Entries taken from a collection
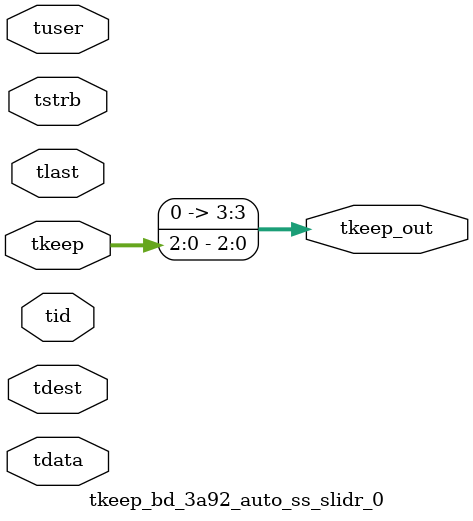
<source format=v>


`timescale 1ps/1ps

module tkeep_bd_3a92_auto_ss_slidr_0 #
(
parameter C_S_AXIS_TDATA_WIDTH = 32,
parameter C_S_AXIS_TUSER_WIDTH = 0,
parameter C_S_AXIS_TID_WIDTH   = 0,
parameter C_S_AXIS_TDEST_WIDTH = 0,
parameter C_M_AXIS_TDATA_WIDTH = 32
)
(
input  [(C_S_AXIS_TDATA_WIDTH == 0 ? 1 : C_S_AXIS_TDATA_WIDTH)-1:0     ] tdata,
input  [(C_S_AXIS_TUSER_WIDTH == 0 ? 1 : C_S_AXIS_TUSER_WIDTH)-1:0     ] tuser,
input  [(C_S_AXIS_TID_WIDTH   == 0 ? 1 : C_S_AXIS_TID_WIDTH)-1:0       ] tid,
input  [(C_S_AXIS_TDEST_WIDTH == 0 ? 1 : C_S_AXIS_TDEST_WIDTH)-1:0     ] tdest,
input  [(C_S_AXIS_TDATA_WIDTH/8)-1:0 ] tkeep,
input  [(C_S_AXIS_TDATA_WIDTH/8)-1:0 ] tstrb,
input                                                                    tlast,
output [(C_M_AXIS_TDATA_WIDTH/8)-1:0 ] tkeep_out
);

assign tkeep_out = {tkeep[2:0]};

endmodule


</source>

What you need to do
Where a line in the records above holds the string "input", it counts toward the total; give that total alone.

Exercise response
7